I mean, I shooted so much shells. Free targets and environmentally friendly.

:imslow:


----------



## SLINGDUDE (Aug 15, 2018)

Very cool. Nice shooting, too!


----------



## treefork (Feb 1, 2010)

Good fun !


----------



## devils son in law (Sep 2, 2014)

Hahaha Did you get a new camera??? I like the videos and good shooting, Mostho!!


----------



## mostho (Mar 28, 2017)

[quote name="devils son in law" post="1277466" timestamp="1545330337"]

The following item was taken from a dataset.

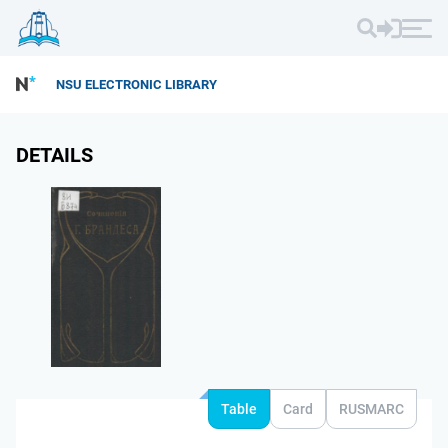
NSU ELECTRONIC LIBRARY
DETAILS
Table
Card
RUSMARC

Hahaha Did you get a new camera??? I like the videos and good shooting, Mostho!![/quote{

Haha nope. It's just a different phone


----------



## Tag (Jun 11, 2014)

Awesome shooting, and a fun video


----------



## Ibojoe (Mar 13, 2016)

Great way to get crackin! Nice shootin buddy


----------



## mostho (Mar 28, 2017)

THanks guys! Obviously I;m not a slingshot phenomenon but i take the funny part seriously ahhahahaha


----------



## Kalevala (Jul 20, 2014)

Nice to see mostho, that someone else is using his slingshot in this forum too :thumbsup:


----------



## mostho (Mar 28, 2017)

Kalevala said:


> Nice to see mostho, that someone else is using his slingshot in this forum too :thumbsup:


Thanks Buddy. I use it as soon as possible, but in urban environments is very hard to find good n safe spots.
Next video being inspired by you will be a classic Chinese steel with plugs. Very comfy!


----------